January 24, 2020 at 5:00 am ET
The Office of Federal Contract Compliance Programs is the Department of Labor agency tasked to enforce Executive Order 11246, which lays out the affirmative action and anti-discrimination requirements imposed on government contractors. And given the size and scope of the government, that includes companies employing almost a quarter of the U.S. workforce. Thus, its actions can have a profound impact on the economy.
Unfortunately, OFCCP has long been accused of allowing its auditors to run wild and abuse their authority at the expense of due process. Now, it is also pursuing enforcement actions based on statistical analysis that is fundamentally flawed. Consider the case of Oracle, which is fighting a record claim that it owes over $400 million to its female, Asian American and African American employees for underpayment over a four-year period.
The government’s case against Oracle is built primarily upon the theory of disparate impact, which holds that the presence of unequal outcomes between demographic groups is proof of discrimination even if rules or policies are racially neutral.
There are circumstances where a disparate impact is indicative of a problematic policy, but other times it can be the result of factors beyond a company’s control, such as unequal levels of education, or that aren’t even bad, like average differences resulting from the aggregate of individual choices.
For instance, the fact that the NHL is 93 percent white is less likely to be explained by racial discrimination as the fact that it began as a Canadian sport and has yet to garner as much interest from minority youths as other major sports.
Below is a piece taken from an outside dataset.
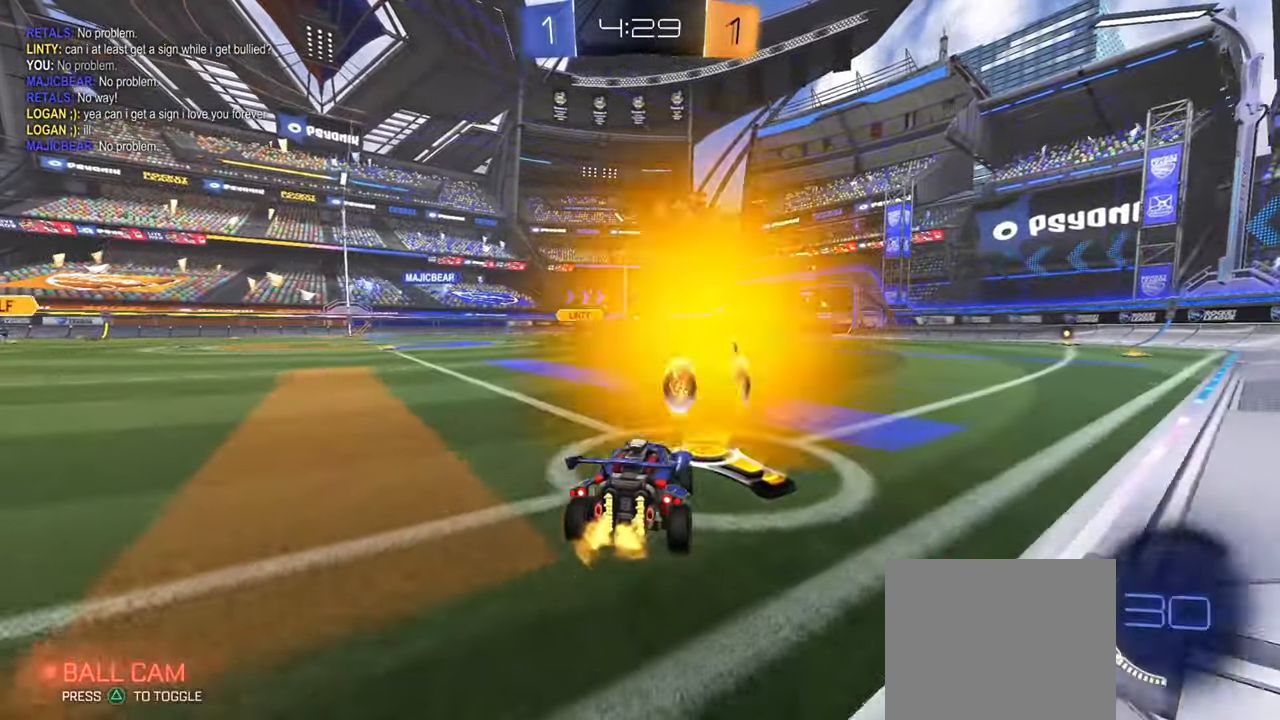
{"buttons": ["L1", "R2"], "left_stick": "down", "right_stick": "center", "events": [[167, "left_stick", "up-right"], [183, "CROSS", "down"], [200, "L1", "down"], [233, "CROSS", "up"], [267, "CIRCLE", "down"], [267, "CROSS", "down"], [334, "left_stick", "down"], [467, "CROSS", "up"], [484, "CIRCLE", "up"]]}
It might be argued that the sport is expensive, and that therefore socioeconomic factors contribute to racial disparities. But is it proper to then hold a team or the league liable for society-wide issues?
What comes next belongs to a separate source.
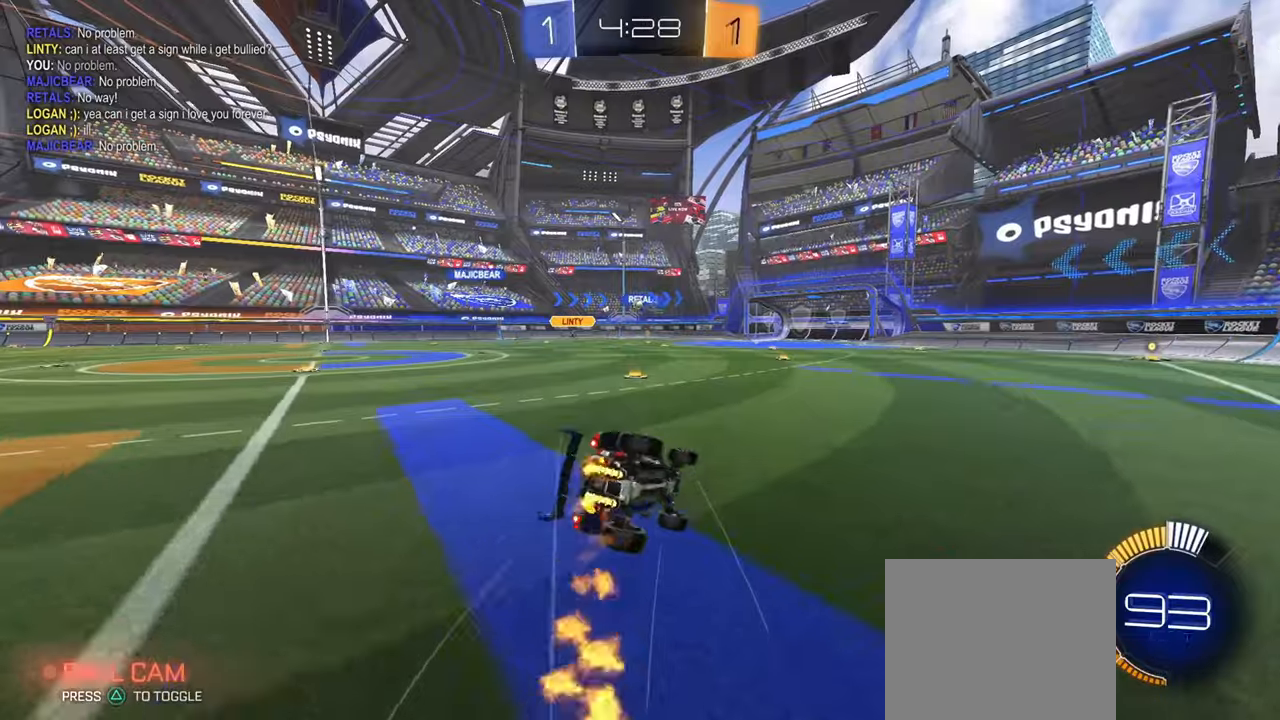
{"buttons": ["L1", "R2"], "left_stick": "down-left", "right_stick": "center", "events": [[284, "left_stick", "down-left"]]}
Likewise, a corporation can’t be held accountable for factors outside its control. Even the government understands this, which is why it tries to control for things like education and experience before using statistics to prove discrimination. In the case of Oracle, the OFCCP simply didn’t do a good job of this task.
Specifically, the government claims that Oracle employees have equivalent levels of experience if they are of similar age and have worked at Oracle for the same length of time, but the particulars of their work are ignored. Likewise, with education, only the degree level is considered, but not its relevant to a particular job.
How can the government honestly say that any compensation differences are evidence of discrimination when using such poor proxies for education and experience? Perhaps the fact that the Oracle case was launched two days before Barack Obama left office should be considered telling.
To be fair, the agency took a first step toward reform in 2018 when it rescinded the vague, open-ended guidelines of the Obama era that led the agency to often rely exclusively on statistical evidence of discrimination, and even to deny contractors opportunity to provide nondiscriminatory explanations for pay differences.
New rules sought to bring transparency for contractors, as well as to move away from the exclusive use of statistical evidence. Changes were made to how OFCCP groups employees to better ensure they are only compared to those of similar circumstances for the purposes of pay analysis. Unfortunately, the Oracle case shows those rules can be skirted simply by using poorly constructed controls.
OFCCP has been repeatedly accused of abusive tactics going back decades, relying on the threat that it may exercise its power to debar contractors and render them ineligible for current or future government contracts to keep objections to a minimum. That, along with lackluster oversight over its auditors, has made for a culture of fear where few companies dare defend themselves.
As one of the few to truly fight back, a victory by Oracle in its case might do much to caution the agency against such overreach in the future, but stricter oversight would be even more useful. Should the Trump administration withdraw the flawed case against Oracle, premised on old guidelines, it would also save taxpayers from continuing to finance an overzealous prosecution.
Brian Garst is vice president of the Center for Freedom and Prosperity.